_Camera calibration data_
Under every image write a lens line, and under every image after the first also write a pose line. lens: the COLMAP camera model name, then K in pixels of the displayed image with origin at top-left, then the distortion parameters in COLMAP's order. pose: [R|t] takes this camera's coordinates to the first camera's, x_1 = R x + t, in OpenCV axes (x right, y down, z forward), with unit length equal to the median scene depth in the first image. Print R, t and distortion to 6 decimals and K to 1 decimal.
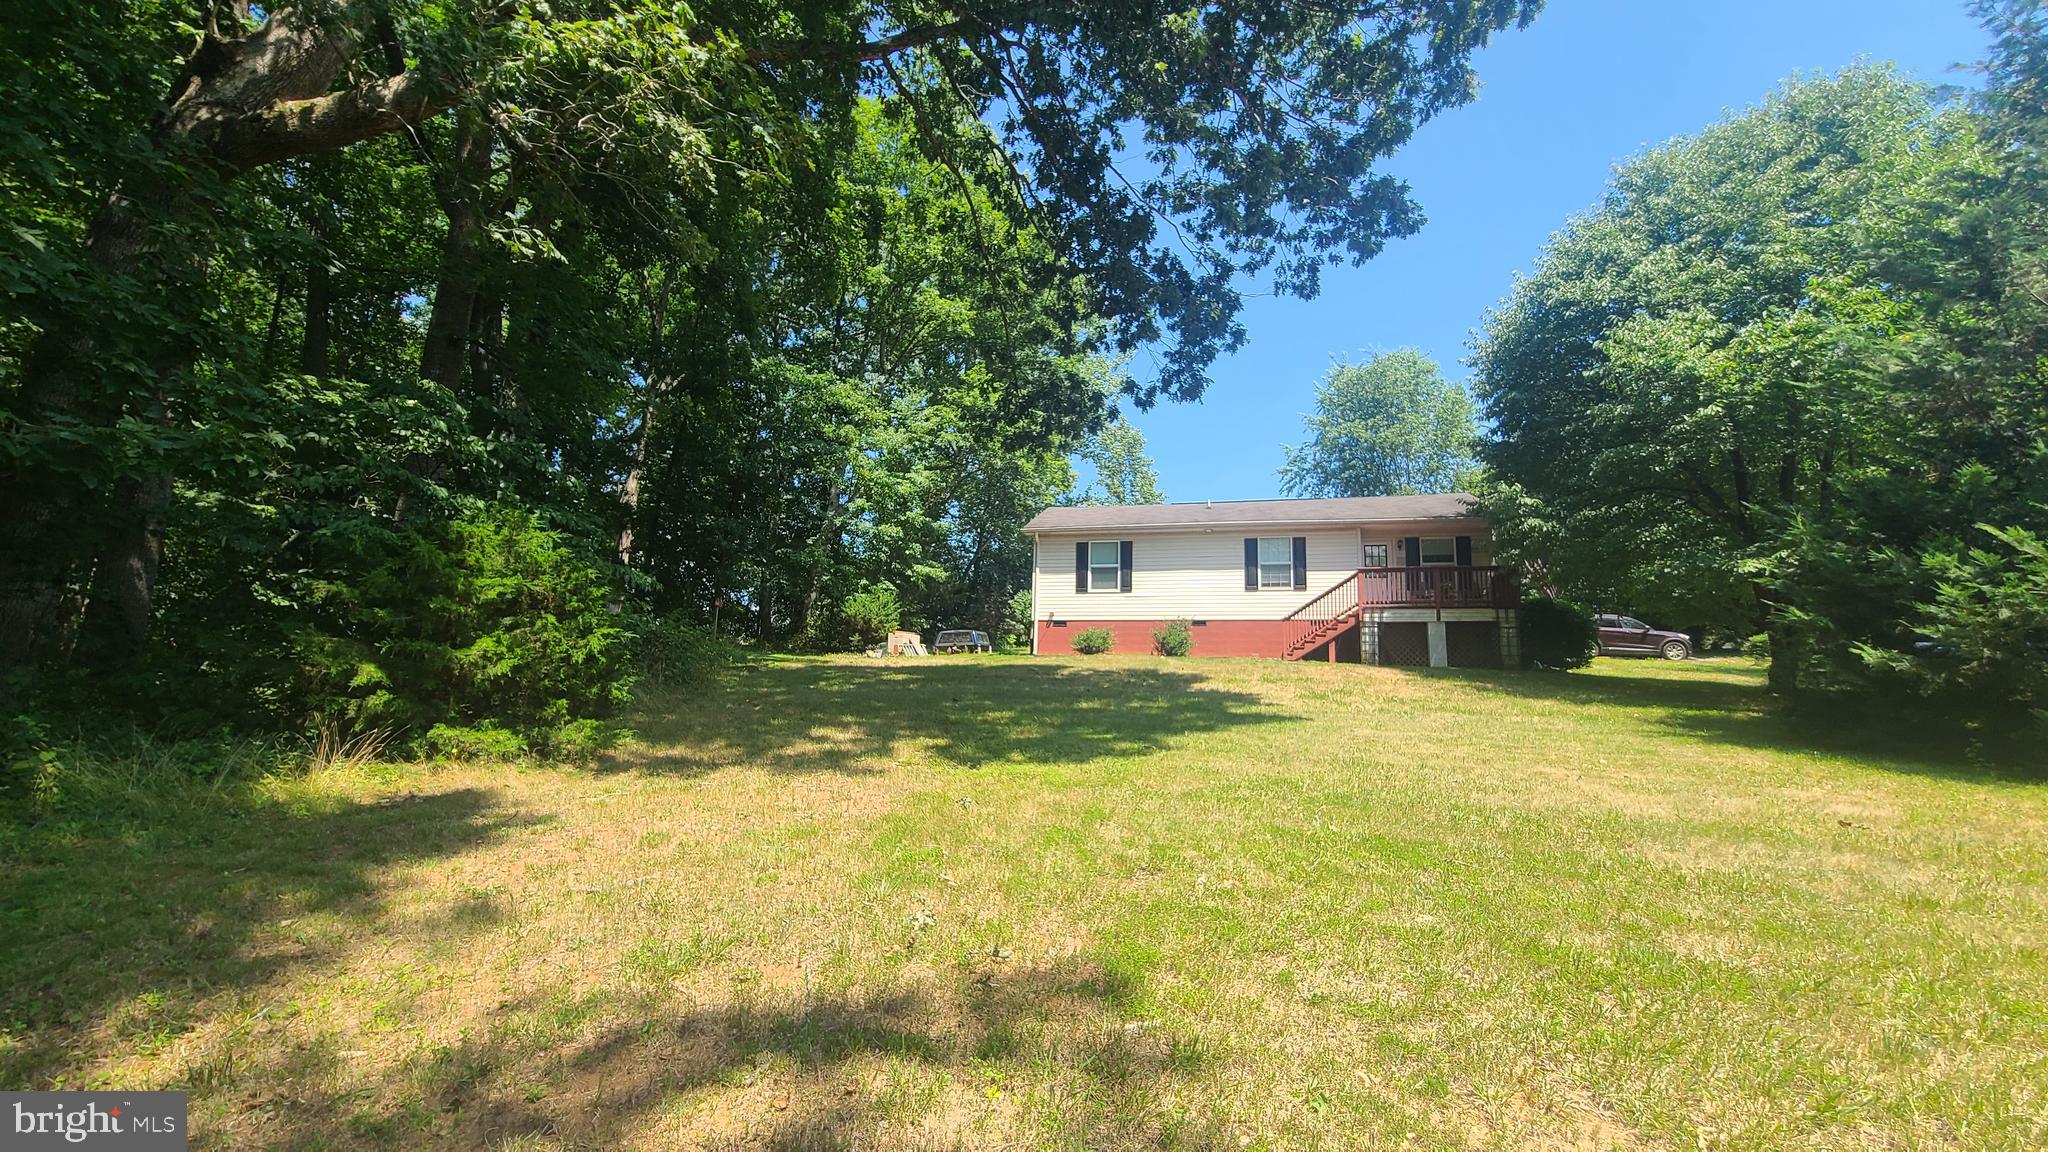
lens RADIAL K [[835.8, 0, 1017.6], [0, 835.8, 584.1], [0, 0, 1]] dist [0.002139, -0.001795]
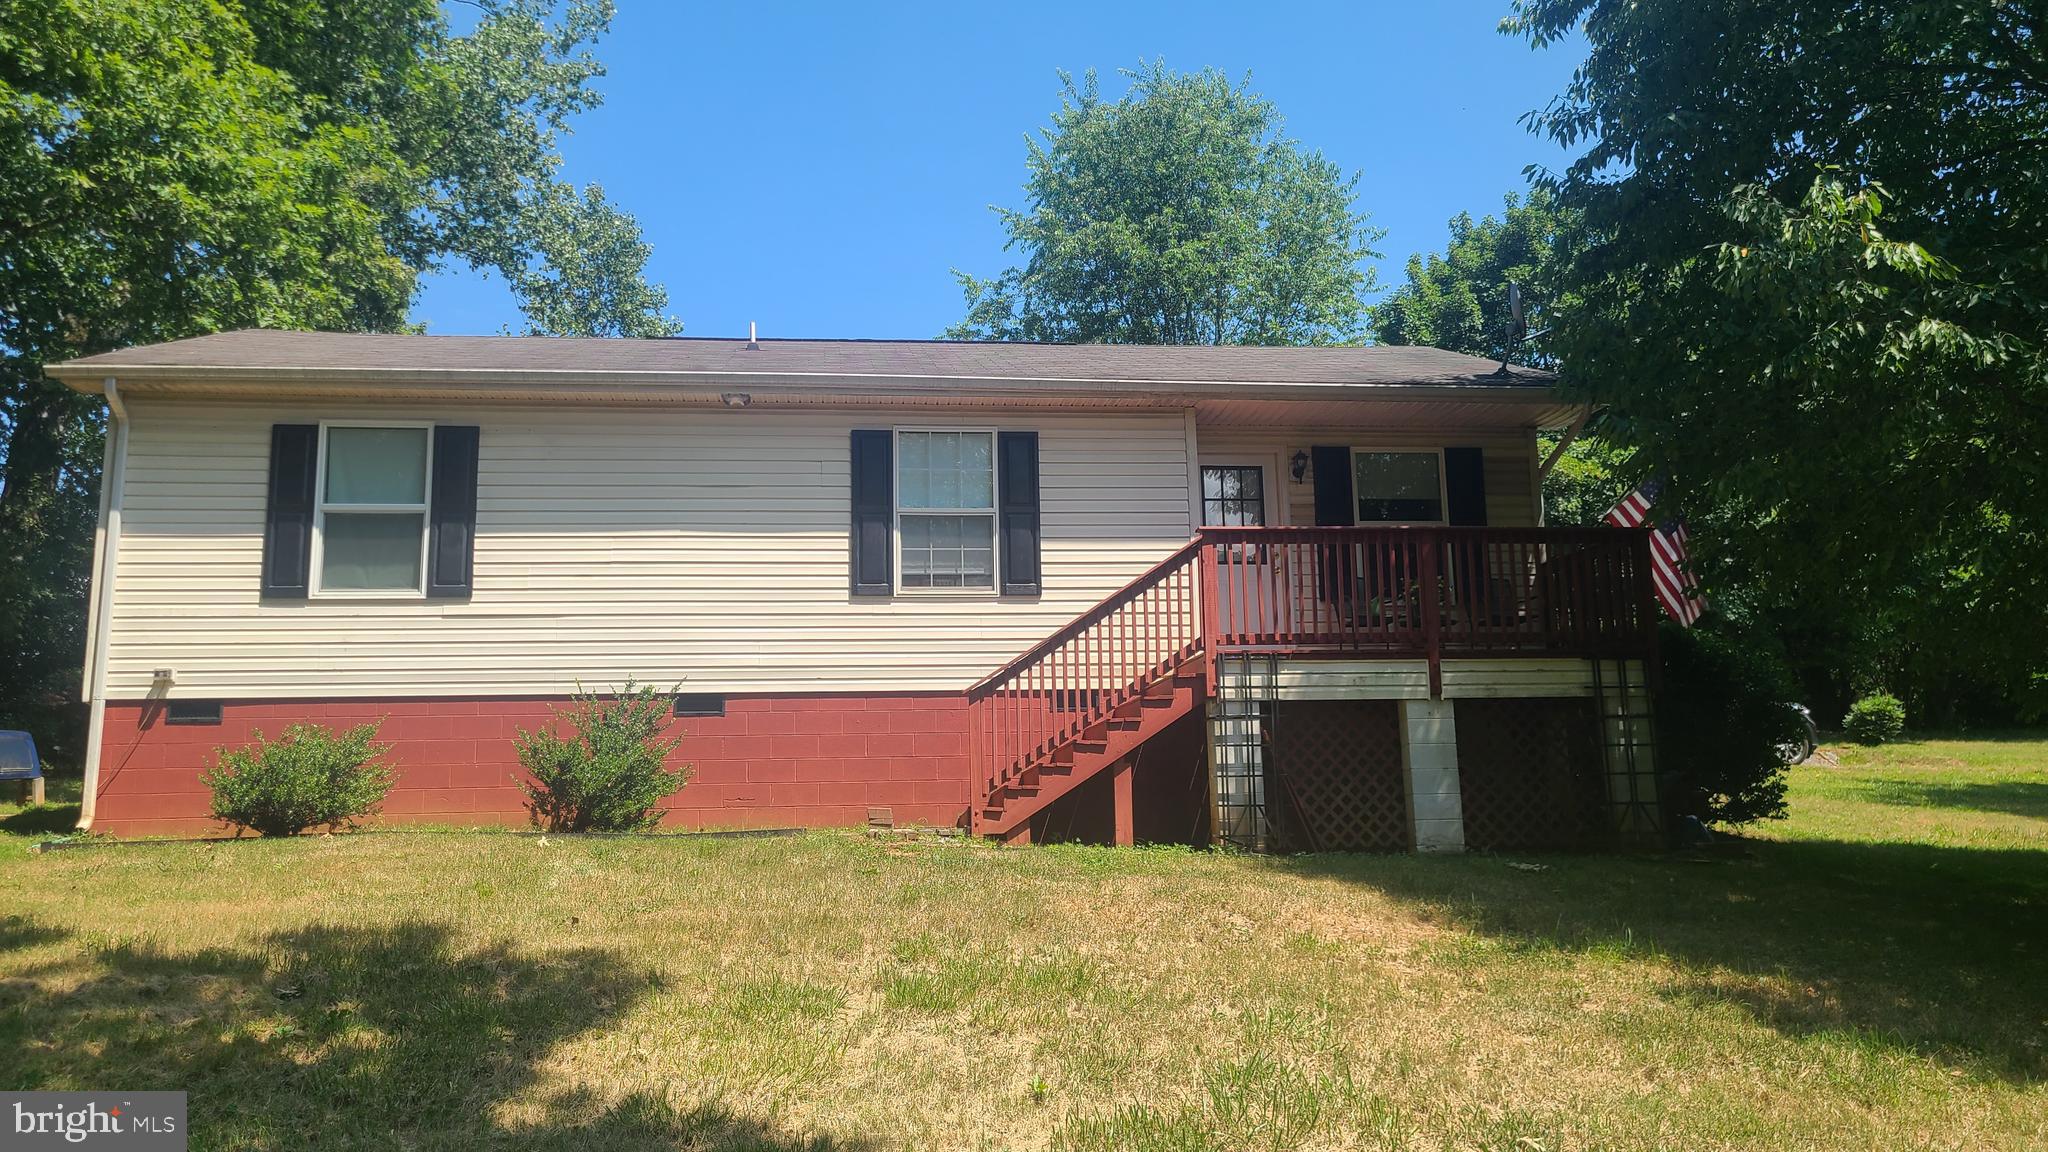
lens RADIAL K [[1542.6, 0, 952.9], [0, 1542.6, 611.1], [0, 0, 1]] dist [0.065691, -0.055405]
pose [[0.953073, 0.004678, 0.302706, 0.214050], [-0.008251, 0.999911, 0.010527, 0.009490], [-0.302630, -0.012531, 0.953026, 0.700863]]
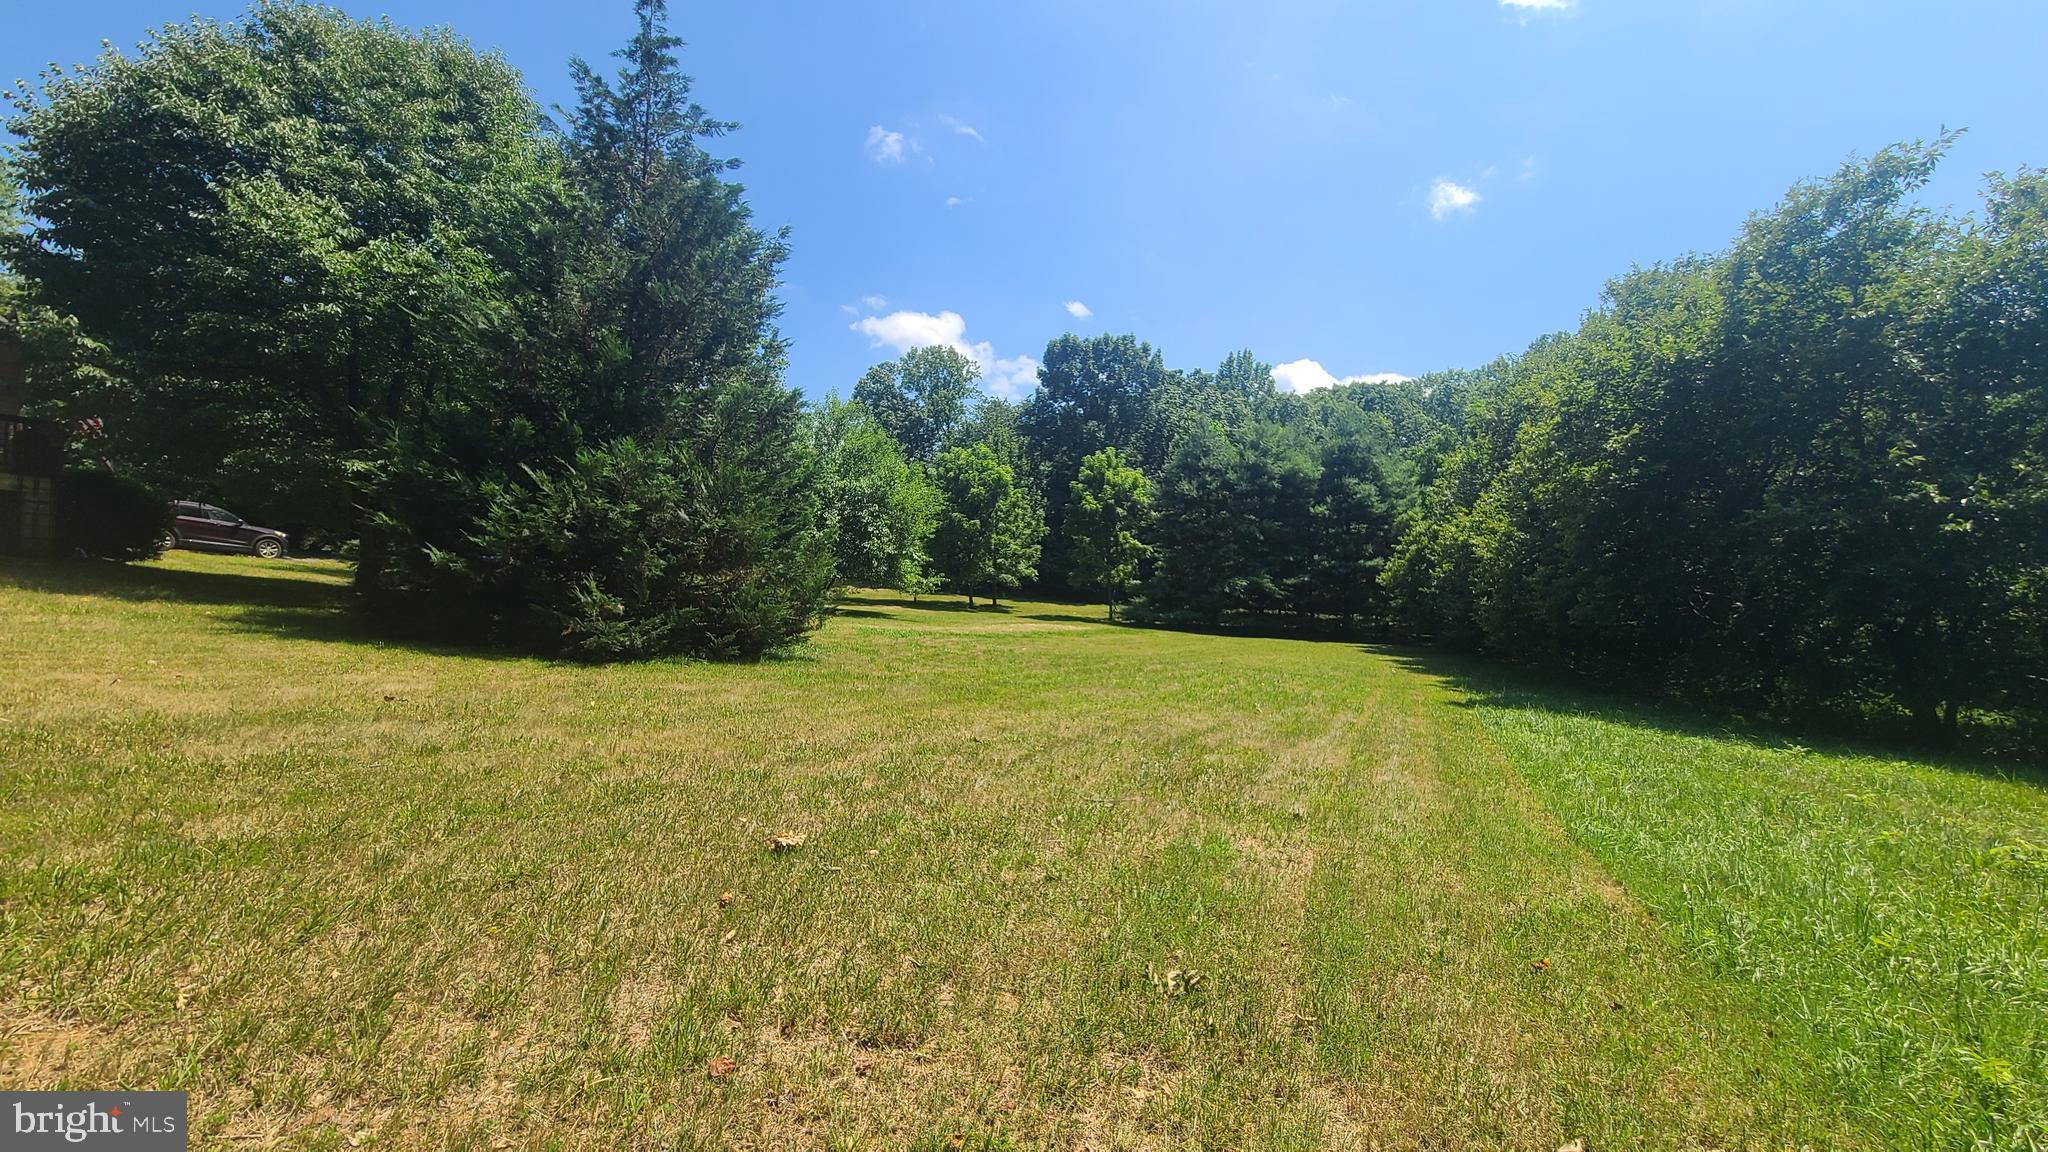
lens RADIAL K [[835.8, 0, 1017.6], [0, 835.8, 588.2], [0, 0, 1]] dist [0.002139, -0.001795]
pose [[0.174950, 0.016780, 0.984434, -0.002342], [-0.137258, 0.990507, 0.007510, 0.002480], [-0.974963, -0.136435, 0.175592, -0.014809]]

_WHAT IS EXPECTED_
Print all entries exactly. The images do not belong in the copy.

_WRITTEN REPLY_
Under every image write a lens line, and under every image after the first also write a pose line. lens: the COLMAP camera model name, then K in pixels of the displayed image with origin at top-left, then the distortion parameters in COLMAP's order. pose: [R|t] takes this camera's coordinates to the first camera's, x_1 = R x + t, in OpenCV axes (x right, y down, z forward), with unit length equal to the median scene depth in the first image. Print R, t and distortion to 6 decimals and K to 1 decimal.
lens RADIAL K [[835.8, 0, 1017.6], [0, 835.8, 584.1], [0, 0, 1]] dist [0.002139, -0.001795]
lens RADIAL K [[1542.6, 0, 952.9], [0, 1542.6, 611.1], [0, 0, 1]] dist [0.065691, -0.055405]
pose [[0.953073, 0.004678, 0.302706, 0.214050], [-0.008251, 0.999911, 0.010527, 0.009490], [-0.302630, -0.012531, 0.953026, 0.700863]]
lens RADIAL K [[835.8, 0, 1017.6], [0, 835.8, 588.2], [0, 0, 1]] dist [0.002139, -0.001795]
pose [[0.174950, 0.016780, 0.984434, -0.002342], [-0.137258, 0.990507, 0.007510, 0.002480], [-0.974963, -0.136435, 0.175592, -0.014809]]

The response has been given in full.